# ABOUT THIS TASK
The stretch from the line with "Ordinal !! Fractional" through the line with "For the sake" in the records below: write it out exactly, and nothing else.

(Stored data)
● ● ● ● ●

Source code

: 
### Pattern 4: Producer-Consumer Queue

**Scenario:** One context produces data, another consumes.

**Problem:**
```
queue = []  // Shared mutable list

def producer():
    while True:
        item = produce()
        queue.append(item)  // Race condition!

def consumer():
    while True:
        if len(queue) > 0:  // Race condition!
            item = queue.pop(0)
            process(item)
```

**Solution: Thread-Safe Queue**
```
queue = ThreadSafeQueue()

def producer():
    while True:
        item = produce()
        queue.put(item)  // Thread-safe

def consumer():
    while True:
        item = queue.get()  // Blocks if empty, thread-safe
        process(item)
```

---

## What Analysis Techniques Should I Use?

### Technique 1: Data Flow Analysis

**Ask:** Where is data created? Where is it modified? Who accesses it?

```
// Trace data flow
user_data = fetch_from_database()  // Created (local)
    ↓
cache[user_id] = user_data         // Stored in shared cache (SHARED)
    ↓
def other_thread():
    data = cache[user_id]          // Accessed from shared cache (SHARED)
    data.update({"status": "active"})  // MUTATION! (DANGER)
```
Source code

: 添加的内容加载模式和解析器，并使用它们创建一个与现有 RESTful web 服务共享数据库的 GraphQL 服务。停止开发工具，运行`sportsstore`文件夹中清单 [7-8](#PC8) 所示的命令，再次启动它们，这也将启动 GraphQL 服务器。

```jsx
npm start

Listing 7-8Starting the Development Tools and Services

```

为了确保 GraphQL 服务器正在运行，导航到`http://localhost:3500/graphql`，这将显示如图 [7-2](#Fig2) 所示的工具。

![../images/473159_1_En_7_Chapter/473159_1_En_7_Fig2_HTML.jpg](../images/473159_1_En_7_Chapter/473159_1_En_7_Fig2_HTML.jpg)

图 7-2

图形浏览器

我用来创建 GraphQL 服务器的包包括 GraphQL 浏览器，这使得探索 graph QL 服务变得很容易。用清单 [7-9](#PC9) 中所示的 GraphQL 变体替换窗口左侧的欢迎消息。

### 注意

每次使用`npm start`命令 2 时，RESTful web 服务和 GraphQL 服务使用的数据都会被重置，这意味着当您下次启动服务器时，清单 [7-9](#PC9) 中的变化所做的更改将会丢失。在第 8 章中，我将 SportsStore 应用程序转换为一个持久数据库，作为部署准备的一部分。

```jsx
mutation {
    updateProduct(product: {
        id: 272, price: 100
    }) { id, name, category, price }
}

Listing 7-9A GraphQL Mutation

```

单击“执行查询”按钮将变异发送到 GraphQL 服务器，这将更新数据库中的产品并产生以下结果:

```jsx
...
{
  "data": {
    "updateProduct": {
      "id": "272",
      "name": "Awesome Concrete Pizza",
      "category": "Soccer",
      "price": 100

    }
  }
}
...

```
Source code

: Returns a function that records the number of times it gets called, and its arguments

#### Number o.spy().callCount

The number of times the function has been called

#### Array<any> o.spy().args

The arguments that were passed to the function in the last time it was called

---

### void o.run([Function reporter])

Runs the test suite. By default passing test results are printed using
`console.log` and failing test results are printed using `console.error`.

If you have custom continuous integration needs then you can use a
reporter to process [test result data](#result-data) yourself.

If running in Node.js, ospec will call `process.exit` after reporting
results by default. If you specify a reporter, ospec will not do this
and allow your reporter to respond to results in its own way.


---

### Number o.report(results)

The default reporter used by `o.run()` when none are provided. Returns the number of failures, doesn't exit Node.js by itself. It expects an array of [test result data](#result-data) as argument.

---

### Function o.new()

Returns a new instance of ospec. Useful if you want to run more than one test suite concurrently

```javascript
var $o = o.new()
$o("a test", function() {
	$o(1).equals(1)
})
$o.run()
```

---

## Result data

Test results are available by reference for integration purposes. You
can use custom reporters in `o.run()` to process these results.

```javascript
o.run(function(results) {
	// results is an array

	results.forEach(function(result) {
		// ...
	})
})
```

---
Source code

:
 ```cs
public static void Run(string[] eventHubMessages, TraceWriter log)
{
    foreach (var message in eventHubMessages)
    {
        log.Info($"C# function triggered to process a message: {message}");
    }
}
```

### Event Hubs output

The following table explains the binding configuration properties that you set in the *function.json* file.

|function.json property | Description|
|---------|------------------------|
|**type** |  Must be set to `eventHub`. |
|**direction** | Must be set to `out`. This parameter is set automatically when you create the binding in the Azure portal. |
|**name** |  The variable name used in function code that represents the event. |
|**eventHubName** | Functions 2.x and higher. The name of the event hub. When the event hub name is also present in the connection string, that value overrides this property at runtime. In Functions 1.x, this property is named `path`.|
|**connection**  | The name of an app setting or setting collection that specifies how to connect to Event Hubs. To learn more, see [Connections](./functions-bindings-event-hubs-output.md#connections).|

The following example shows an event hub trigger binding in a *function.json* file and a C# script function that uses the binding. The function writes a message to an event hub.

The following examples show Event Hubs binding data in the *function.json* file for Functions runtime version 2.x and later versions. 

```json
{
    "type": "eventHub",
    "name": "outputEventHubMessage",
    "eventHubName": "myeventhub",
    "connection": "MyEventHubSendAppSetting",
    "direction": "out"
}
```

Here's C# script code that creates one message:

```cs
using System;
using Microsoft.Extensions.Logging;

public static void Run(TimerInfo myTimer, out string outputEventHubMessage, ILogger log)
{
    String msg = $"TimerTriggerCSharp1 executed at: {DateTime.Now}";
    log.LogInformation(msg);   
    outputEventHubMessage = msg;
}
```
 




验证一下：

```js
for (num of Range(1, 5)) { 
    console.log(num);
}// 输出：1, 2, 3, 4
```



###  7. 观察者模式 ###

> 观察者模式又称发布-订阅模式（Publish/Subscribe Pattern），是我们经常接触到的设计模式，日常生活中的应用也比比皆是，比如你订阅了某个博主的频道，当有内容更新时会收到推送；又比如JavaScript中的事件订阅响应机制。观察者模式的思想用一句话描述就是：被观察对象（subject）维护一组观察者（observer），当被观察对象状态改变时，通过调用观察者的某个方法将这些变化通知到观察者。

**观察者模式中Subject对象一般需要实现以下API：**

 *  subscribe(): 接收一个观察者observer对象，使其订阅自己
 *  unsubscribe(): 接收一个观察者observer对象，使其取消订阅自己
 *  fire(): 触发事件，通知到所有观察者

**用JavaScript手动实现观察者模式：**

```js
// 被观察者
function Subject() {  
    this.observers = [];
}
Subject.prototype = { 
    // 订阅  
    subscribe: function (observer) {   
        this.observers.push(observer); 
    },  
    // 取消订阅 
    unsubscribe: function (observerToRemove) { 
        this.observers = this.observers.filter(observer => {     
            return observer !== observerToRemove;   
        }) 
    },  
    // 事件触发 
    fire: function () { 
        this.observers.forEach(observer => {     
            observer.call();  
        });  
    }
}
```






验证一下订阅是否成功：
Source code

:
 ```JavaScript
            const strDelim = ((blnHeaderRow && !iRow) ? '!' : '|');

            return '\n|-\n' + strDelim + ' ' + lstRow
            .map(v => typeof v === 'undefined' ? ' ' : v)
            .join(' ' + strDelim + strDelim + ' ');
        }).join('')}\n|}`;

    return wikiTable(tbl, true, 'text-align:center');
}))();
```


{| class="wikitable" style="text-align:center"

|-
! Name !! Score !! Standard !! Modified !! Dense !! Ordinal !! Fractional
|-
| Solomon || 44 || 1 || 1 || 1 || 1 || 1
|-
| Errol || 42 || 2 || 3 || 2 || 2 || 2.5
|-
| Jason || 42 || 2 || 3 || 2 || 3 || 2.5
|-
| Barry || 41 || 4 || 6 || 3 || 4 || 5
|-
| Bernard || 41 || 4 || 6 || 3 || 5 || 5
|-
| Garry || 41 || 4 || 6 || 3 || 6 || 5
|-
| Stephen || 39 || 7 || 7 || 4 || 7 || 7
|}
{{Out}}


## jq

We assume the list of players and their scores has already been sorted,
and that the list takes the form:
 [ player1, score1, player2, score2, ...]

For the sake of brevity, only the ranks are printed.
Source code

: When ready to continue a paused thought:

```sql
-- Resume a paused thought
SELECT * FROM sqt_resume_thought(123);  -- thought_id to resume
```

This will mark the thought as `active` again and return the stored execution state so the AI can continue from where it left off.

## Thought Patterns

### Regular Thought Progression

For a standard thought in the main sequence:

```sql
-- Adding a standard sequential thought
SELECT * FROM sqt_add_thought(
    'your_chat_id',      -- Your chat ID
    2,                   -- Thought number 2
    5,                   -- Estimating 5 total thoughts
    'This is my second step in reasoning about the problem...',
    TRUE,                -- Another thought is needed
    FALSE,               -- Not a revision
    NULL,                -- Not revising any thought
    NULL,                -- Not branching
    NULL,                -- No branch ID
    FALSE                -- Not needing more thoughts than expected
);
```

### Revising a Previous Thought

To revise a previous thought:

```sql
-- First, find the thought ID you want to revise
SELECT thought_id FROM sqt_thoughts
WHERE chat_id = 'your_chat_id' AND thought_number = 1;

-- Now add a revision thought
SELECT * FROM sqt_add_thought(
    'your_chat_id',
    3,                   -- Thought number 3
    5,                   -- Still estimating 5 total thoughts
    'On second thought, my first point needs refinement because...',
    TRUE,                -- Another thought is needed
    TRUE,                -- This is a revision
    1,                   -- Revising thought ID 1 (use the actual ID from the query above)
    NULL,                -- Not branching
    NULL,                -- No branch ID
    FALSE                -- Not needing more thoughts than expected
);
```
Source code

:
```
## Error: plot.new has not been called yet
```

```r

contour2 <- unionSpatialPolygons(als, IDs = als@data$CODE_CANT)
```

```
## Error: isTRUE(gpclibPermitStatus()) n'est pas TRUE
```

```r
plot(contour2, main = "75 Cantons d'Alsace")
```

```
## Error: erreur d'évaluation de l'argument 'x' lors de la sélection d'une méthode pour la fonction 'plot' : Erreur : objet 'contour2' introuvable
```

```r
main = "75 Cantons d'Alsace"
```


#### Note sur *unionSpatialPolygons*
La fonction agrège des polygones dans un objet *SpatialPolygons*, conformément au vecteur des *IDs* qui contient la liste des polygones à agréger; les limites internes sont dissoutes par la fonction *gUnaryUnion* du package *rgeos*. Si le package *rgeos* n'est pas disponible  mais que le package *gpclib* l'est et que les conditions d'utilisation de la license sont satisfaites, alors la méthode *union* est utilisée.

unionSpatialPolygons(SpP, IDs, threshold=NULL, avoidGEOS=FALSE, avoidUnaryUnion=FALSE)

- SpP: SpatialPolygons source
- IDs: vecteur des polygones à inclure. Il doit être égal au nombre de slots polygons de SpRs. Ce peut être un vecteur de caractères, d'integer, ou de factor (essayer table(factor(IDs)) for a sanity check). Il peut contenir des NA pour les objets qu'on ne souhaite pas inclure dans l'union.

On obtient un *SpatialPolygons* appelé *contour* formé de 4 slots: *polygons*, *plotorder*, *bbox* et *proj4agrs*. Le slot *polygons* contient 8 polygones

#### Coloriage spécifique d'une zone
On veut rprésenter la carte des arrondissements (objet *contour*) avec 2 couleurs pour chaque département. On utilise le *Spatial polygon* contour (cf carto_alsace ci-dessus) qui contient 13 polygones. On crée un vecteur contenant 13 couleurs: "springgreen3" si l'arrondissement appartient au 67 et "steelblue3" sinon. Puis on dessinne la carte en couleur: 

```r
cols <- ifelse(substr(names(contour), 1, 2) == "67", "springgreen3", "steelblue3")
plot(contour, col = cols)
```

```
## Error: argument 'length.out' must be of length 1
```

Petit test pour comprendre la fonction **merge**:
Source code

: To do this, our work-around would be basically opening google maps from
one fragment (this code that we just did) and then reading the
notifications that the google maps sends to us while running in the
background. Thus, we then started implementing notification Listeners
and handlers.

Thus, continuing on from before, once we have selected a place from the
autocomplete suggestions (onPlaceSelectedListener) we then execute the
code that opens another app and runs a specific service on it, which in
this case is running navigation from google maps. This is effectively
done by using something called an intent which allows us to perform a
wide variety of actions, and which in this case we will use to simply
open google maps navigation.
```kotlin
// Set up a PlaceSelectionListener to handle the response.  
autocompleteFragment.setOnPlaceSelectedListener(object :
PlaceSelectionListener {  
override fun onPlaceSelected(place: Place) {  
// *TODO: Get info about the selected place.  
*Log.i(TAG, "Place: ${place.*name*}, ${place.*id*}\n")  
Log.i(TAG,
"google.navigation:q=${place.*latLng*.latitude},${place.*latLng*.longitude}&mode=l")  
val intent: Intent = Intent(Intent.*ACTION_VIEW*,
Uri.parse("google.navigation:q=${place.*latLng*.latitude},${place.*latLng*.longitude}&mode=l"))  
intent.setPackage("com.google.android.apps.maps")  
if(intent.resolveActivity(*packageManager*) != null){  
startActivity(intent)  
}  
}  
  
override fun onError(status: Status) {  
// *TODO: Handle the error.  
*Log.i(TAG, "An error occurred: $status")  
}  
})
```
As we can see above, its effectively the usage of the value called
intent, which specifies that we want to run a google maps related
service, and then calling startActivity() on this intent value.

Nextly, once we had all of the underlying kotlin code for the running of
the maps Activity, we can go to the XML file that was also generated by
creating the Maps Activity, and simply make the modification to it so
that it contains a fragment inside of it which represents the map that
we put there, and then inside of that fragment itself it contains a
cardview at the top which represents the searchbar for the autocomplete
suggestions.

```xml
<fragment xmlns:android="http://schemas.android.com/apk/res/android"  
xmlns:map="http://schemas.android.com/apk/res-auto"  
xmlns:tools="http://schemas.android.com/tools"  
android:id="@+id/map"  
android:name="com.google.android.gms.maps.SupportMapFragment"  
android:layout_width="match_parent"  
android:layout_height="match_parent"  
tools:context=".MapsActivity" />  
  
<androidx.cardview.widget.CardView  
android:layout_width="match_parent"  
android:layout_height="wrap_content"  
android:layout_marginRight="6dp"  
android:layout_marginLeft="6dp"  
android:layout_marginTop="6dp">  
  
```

● ● ● ● ●

# COMPLETED TASK
! Name !! Score !! Standard !! Modified !! Dense !! Ordinal !! Fractional
|-
| Solomon || 44 || 1 || 1 || 1 || 1 || 1
|-
| Errol || 42 || 2 || 3 || 2 || 2 || 2.5
|-
| Jason || 42 || 2 || 3 || 2 || 3 || 2.5
|-
| Barry || 41 || 4 || 6 || 3 || 4 || 5
|-
| Bernard || 41 || 4 || 6 || 3 || 5 || 5
|-
| Garry || 41 || 4 || 6 || 3 || 6 || 5
|-
| Stephen || 39 || 7 || 7 || 4 || 7 || 7
|}
{{Out}}


## jq

We assume the list of players and their scores has already been sorted,
and that the list takes the form:
 [ player1, score1, player2, score2, ...]

For the sake of brevity, only the ranks are printed.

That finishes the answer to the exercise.